Regardless of whether or not he ended up inside a tiger or at the bottom of the Channel, Lord Lucan has lived on in the public imagination, and sometimes in public mistakes.

Lord Lucan declared dead

On Christmas Eve 1974, nearly three months after the disappearance, Australian police arrested a man in Melbourne thinking they had caught Lord Lucan.

In fact, they had caught John Stonehouse, the former government minister and Labour MP – who two years earlier had, in tabloid parlance, ‘done a Reggie Perrin’: faked his own death from drowning by leaving a pile of his clothes on a Florida beach.

In 2007, people in the rural town of Marton, New Zealand, were reportedly convinced they had found Lord Lucan.

They claimed one Roger Woodgate was in fact the fugitive earl. He had, they said, come to New Zealand in 1974, the same year that Lord Lucan disappeared.

He had an upper-class English accent and a military bearing, they said. He had a moustache.

Lord Lucan was an Eton-educated aristocrat with a record of service in the Coldstream Guards. And a moustache.

Lord Lucan, the locals said, was now living rough in a Land Rover – 1974 model – with his pet cat, goat and possum.

A bemused Mr Woodgate insisted he had been the victim of troublemaking gossip, sparked by a feud with some neighbours.

“I’m not Lord Lucan,” said the unemployed ex-pat. He was 10 years younger than the real earl, “and five inches shorter”.

At least Mr Woodgate was alive to issue a denial.

In 2003 The Sunday Telegraph’s front page carried sensational news. An ex-Scotland Yard policeman had apparently discovered that Lord Lucan had been living in a beach shack in Goa from 1975 until his death in 1996.

The ex-copper had found a grainy photo of a shaggy bearded man known to backpackers as ‘Jungly Barry’.

“Is this Lord Lucan?” asked The Sunday Telegraph.

“Er, no,” replied Monday’s Guardian. “It’s Barry the banjo player from St Helens.”

Barry Halpin had been a folk singer, frequenting pubs and clubs in 1960s North-west England – but never the Clermont Club in Mayfair.
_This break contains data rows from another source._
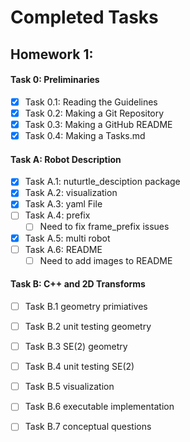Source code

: # Completed Tasks
## Homework 1:
#### Task 0: Preliminaries
- [x] Task 0.1: Reading the Guidelines
- [x] Task 0.2: Making a Git Repository
- [x] Task 0.3: Making a GitHub README
- [x] Task 0.4: Making a Tasks.md
#### Task A: Robot Description
- [x] Task A.1: nuturtle_desciption package
- [x] Task A.2: visualization
- [x] Task A.3: yaml File 
- [ ] Task A.4: prefix
     - [ ] Need to fix frame_prefix issues
- [x] Task A.5: multi robot
- [ ] Task A.6: README
     - [ ] Need to add images to README
#### Task B: C++ and 2D Transforms
- [ ] Task B.1 geometry primiatives
- [ ] Task B.2 unit testing geometry 
- [ ] Task B.3 SE(2) geometry 
- [ ] Task B.4 unit testing SE(2)
- [ ] Task B.5 visualization
- [ ] Task B.6 executable implementation 
- [ ] Task B.7 conceptual questions

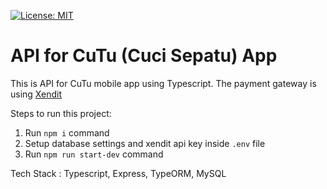 [![License: MIT](https://img.shields.io/badge/License-MIT-yellow.svg)](https://opensource.org/licenses/MIT)
# API for CuTu (Cuci Sepatu) App

This is API for CuTu mobile app using Typescript. 
The payment gateway is using [Xendit](https://www.xendit.co/en-id/)

Steps to run this project:

1. Run `npm i` command
2. Setup database settings and xendit api key inside `.env` file
3. Run `npm run start-dev` command


Tech Stack : Typescript, Express, TypeORM, MySQL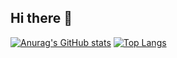 ## Hi there 👋

<!--
**Sen-Ran/Sen-Ran** is a ✨ _special_ ✨ repository because its `README.md` (this file) appears on your GitHub profile.

Here are some ideas to get you started:

- 🔭 I’m currently working on ...
- 🌱 I’m currently learning ...
- 👯 I’m looking to collaborate on ...
- 🤔 I’m looking for help with ...
- 💬 Ask me about ...
- 📫 How to reach me: ...
- 😄 Pronouns: ...
- ⚡ Fun fact: ...
-->


[![Anurag's GitHub stats](https://github-readme-stats.vercel.app/api?username=Sen-Ran)](https://github.com/anuraghazra/github-readme-stats&count_private=true&show_icons=true)
[![Top Langs](https://github-readme-stats.vercel.app/api/top-langs/?username=Sen-Ran)](https://github.com/Sen-Ran/github-readme-stats)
Or as Lady Lucan put it when shown the Jungly Barry photo: “I could never imagine my husband looking so pathetic.”

She was equally imperious when discussing the whole Lord Lucan circus. “It’s unutterably boring,” she said.
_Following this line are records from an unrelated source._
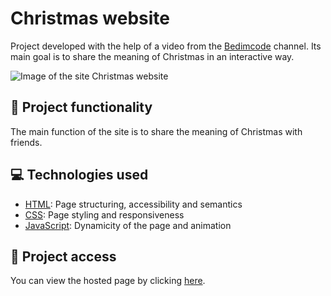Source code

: # Christmas website
Project developed with the help of a video from the [Bedimcode](https://www.youtube.com/@Bedimcode) channel. Its main goal is to share the meaning of Christmas in an interactive way.

![Image of the site Christmas website](https://user-images.githubusercontent.com/96635074/209454790-2a5ffb1c-d8cd-4c59-8d80-1ef847e91517.png)

## 🔨 Project functionality
The main function of the site is to share the meaning of Christmas with friends.

## 💻 Technologies used 
* [HTML](https://developer.mozilla.org/pt-BR/docs/Web/HTML): Page structuring, accessibility and semantics
* [CSS](https://developer.mozilla.org/pt-BR/docs/Web/CSS): Page styling and responsiveness
* [JavaScript](https://developer.mozilla.org/pt-BR/docs/Web/JavaScript): Dynamicity of the page and animation

## 📁 Project access
You can view the hosted page by clicking [here](https://arturcolen.github.io/ChristmasWebsite/).
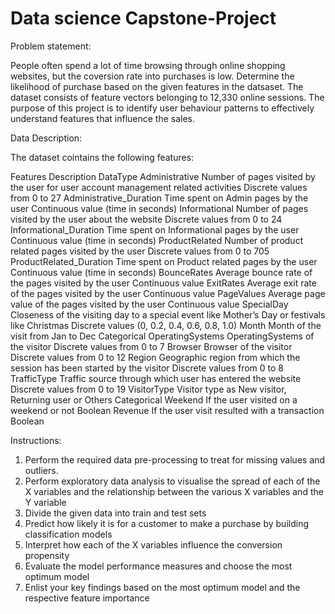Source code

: # Data science Capstone-Project
Problem statement:

People often spend a lot of time browsing through online shopping websites, but the coversion rate into purchases is low. Determine the likelihood of purchase based on the given features in the datsaset. The dataset consists of feature vectors belonging to 12,330 online sessions. The purpose of this project is to identify user behaviour patterns to effectively understand features that influence the sales.

Data Description:

The dataset cointains the following features:

Features	Description	DataType
Administrative	Number of pages visited by the user for user account management related activities	Discrete values from 0 to 27 
Administrative_Duration	Time spent on Admin pages by the user	Continuous value (time in seconds)
Informational	Number of pages visited by the user about the website	Discrete values from 0 to 24
Informational_Duration	Time spent on Informational pages by the user	Continuous value (time in seconds)
ProductRelated	Number of product related pages visited by the user 	Discrete values from 0 to 705
ProductRelated_Duration	Time spent on Product related pages by the user	Continuous value (time in seconds)
BounceRates	Average bounce rate of the pages visited by the user	Continuous value 
ExitRates	Average exit rate of the pages visited by the user	Continuous value 
PageValues	Average page value of the pages visited by the user	Continuous value 
SpecialDay	Closeness of the visiting day to a special event like Mother’s Day or festivals like Christmas	Discrete values (0, 0.2, 0.4, 0.6, 0.8, 1.0)
Month	Month of the visit from Jan to Dec	Categorical
OperatingSystems	OperatingSystems of the visitor	Discrete values from 0 to 7
Browser	Browser of the visitor	Discrete values from 0 to 12
Region	Geographic region from which the session has been started by the visitor	Discrete values from 0 to 8
TrafficType	Traffic source through which user has entered the website	Discrete values from 0 to 19
VisitorType	Visitor type as New visitor, Returning user or Others	Categorical
Weekend	If the user visited on a weekend or not	Boolean
Revenue	If the user visit resulted with a transaction	Boolean




Instructions:

1.	Perform the required data pre-processing to treat for missing values and outliers.
2.	Perform exploratory data analysis to visualise the spread of each of the X variables and the relationship between the various X variables and the Y variable
3.	Divide the given data into train and test sets
4.	Predict how likely it is for a customer to make a purchase by building classification models
5.	Interpret how each of the X variables influence the conversion propensity
6.	Evaluate the model performance measures and choose the most optimum model
7.	Enlist your key findings based on the most optimum model and the respective feature importance

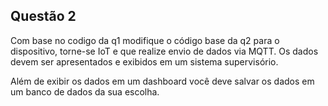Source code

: ## Questão 2

Com base no codigo da q1 modifique o código base da q2 para o dispositivo, torne-se IoT e que realize envio de dados via MQTT. Os dados devem ser apresentados e exibidos em um sistema supervisório. 

Além de exibir os dados em um dashboard você deve salvar os dados em um banco de dados da sua escolha.



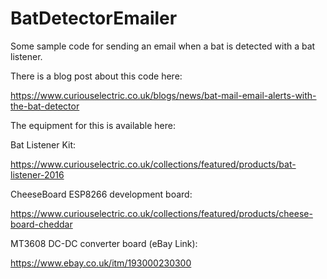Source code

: # BatDetectorEmailer
Some sample code for sending an email when a bat is detected with a bat listener.

There is a blog post about this code here:

https://www.curiouselectric.co.uk/blogs/news/bat-mail-email-alerts-with-the-bat-detector

The equipment for this is available here:

Bat Listener Kit:

https://www.curiouselectric.co.uk/collections/featured/products/bat-listener-2016

CheeseBoard ESP8266 development board:

https://www.curiouselectric.co.uk/collections/featured/products/cheese-board-cheddar

MT3608 DC-DC converter board (eBay Link):

https://www.ebay.co.uk/itm/193000230300

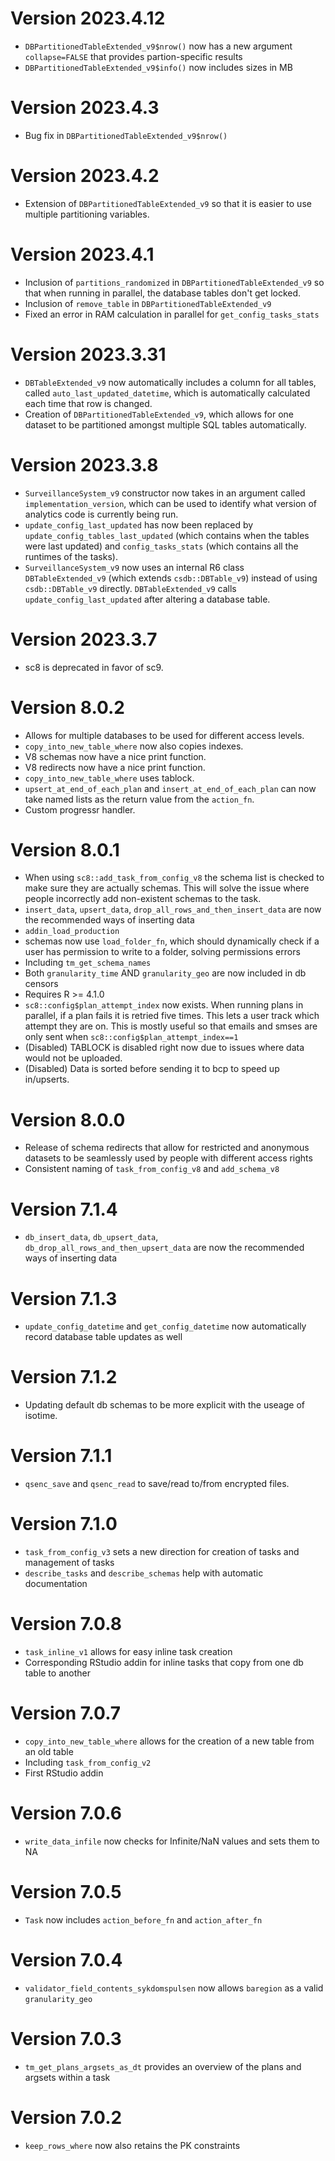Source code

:# Version 2023.4.12

* `DBPartitionedTableExtended_v9$nrow()` now has a new argument `collapse=FALSE` that provides partion-specific results
* `DBPartitionedTableExtended_v9$info()` now includes sizes in MB

# Version 2023.4.3

* Bug fix in `DBPartitionedTableExtended_v9$nrow()`

# Version 2023.4.2

* Extension of `DBPartitionedTableExtended_v9` so that it is easier to use multiple partitioning variables.

# Version 2023.4.1

* Inclusion of `partitions_randomized` in `DBPartitionedTableExtended_v9` so that when running in parallel, the database tables don't get locked.
* Inclusion of `remove_table` in `DBPartitionedTableExtended_v9`
* Fixed an error in RAM calculation in parallel for `get_config_tasks_stats`

# Version 2023.3.31

* `DBTableExtended_v9` now automatically includes a column for all tables, called `auto_last_updated_datetime`, which is automatically calculated each time that row is changed.
* Creation of `DBPartitionedTableExtended_v9`, which allows for one dataset to be partitioned amongst multiple SQL tables automatically.

# Version 2023.3.8

* `SurveillanceSystem_v9` constructor now takes in an argument called `implementation_version`, which can be used to identify what version of analytics code is currently being run.
* `update_config_last_updated` has now been replaced by `update_config_tables_last_updated` (which contains when the tables were last updated) and `config_tasks_stats` (which contains all the runtimes of the tasks).
* `SurveillanceSystem_v9` now uses an internal R6 class `DBTableExtended_v9` (which extends `csdb::DBTable_v9`) instead of using `csdb::DBTable_v9` directly. `DBTableExtended_v9` calls `update_config_last_updated` after altering a database table.

# Version 2023.3.7

* sc8 is deprecated in favor of sc9.

# Version 8.0.2

* Allows for multiple databases to be used for different access levels.
* `copy_into_new_table_where` now also copies indexes.
* V8 schemas now have a nice print function.
* V8 redirects now have a nice print function.
* `copy_into_new_table_where` uses tablock.
* `upsert_at_end_of_each_plan` and `insert_at_end_of_each_plan` can now take named lists as the return value from the `action_fn`.
* Custom progressr handler.

# Version 8.0.1

* When using `sc8::add_task_from_config_v8` the schema list is checked to make sure they are actually schemas. This will solve the issue where people incorrectly add non-existent schemas to the task.
* `insert_data`, `upsert_data`, `drop_all_rows_and_then_insert_data` are now the recommended ways of inserting data
* `addin_load_production`
* schemas now use `load_folder_fn`, which should dynamically check if a user has permission to write to a folder, solving permissions errors
* Including `tm_get_schema_names`
* Both `granularity_time` AND `granularity_geo` are now included in db censors
* Requires R >= 4.1.0
* `sc8::config$plan_attempt_index` now exists. When running plans in parallel, if a plan fails it is retried five times. This lets a user track which attempt they are on. This is mostly useful so that emails and smses are only sent when  `sc8::config$plan_attempt_index==1`
* (Disabled) TABLOCK is disabled right now due to issues where data would not be uploaded.
* (Disabled) Data is sorted before sending it to bcp to speed up in/upserts.

# Version 8.0.0

* Release of schema redirects that allow for restricted and anonymous datasets to be seamlessly used by people with different access rights
* Consistent naming of `task_from_config_v8` and `add_schema_v8`

# Version 7.1.4

* `db_insert_data`, `db_upsert_data`, `db_drop_all_rows_and_then_upsert_data` are now the recommended ways of inserting data

# Version 7.1.3

* `update_config_datetime` and `get_config_datetime` now automatically record database table updates as well

# Version 7.1.2

* Updating default db schemas to be more explicit with the useage of isotime.

# Version 7.1.1

* `qsenc_save` and `qsenc_read` to save/read to/from encrypted files.

# Version 7.1.0

* `task_from_config_v3` sets a new direction for creation of tasks and management of tasks
* `describe_tasks` and `describe_schemas` help with automatic documentation

# Version 7.0.8

* `task_inline_v1` allows for easy inline task creation
* Corresponding RStudio addin for inline tasks that copy from one db table to another

# Version 7.0.7

* `copy_into_new_table_where` allows for the creation of a new table from an old table
* Including `task_from_config_v2` 
* First RStudio addin

# Version 7.0.6

* `write_data_infile` now checks for Infinite/NaN values and sets them to NA

# Version 7.0.5

* `Task` now includes `action_before_fn` and `action_after_fn`

# Version 7.0.4

* `validator_field_contents_sykdomspulsen` now allows `baregion` as a valid `granularity_geo`

# Version 7.0.3

* `tm_get_plans_argsets_as_dt` provides an overview of the plans and argsets within a task

# Version 7.0.2

* `keep_rows_where` now also retains the PK constraints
“No informed people believe the seventh Earl to be alive,” declared the “official website of the Countess of Lucan”, in a post written years before her death. “I have publicly stated since 1987 that my late husband is not alive, and I sometimes use the prefix ‘Dowager’ to make my position clear which is that of a widow.”

In truth, if the Dowager Countess of Lucan appeared haunted, she had much to be haunted by.

The attack by her husband and the murder of Sandra Rivett were only part of it. She had, she said, been beaten and belittled by her husband for much of their marriage.

He would beat her with a cane, she said earlier this year. “He must have got pleasure out of it because he had intercourse (with me) afterwards.”

She had suffered from mental illness and lost custody of her children in 1983, becoming estranged from them for decades. She had five grandchildren, she told an interviewer, and she hadn’t met any of them.

But as she reflected on her life in June, three months before her death, she insisted she wasn’t lonely.

“I don’t feel so now,” she said, “although I was lonely in my marriage.”

The widow of murdering Earl Lord Lucan added: “All my relationships were cold.”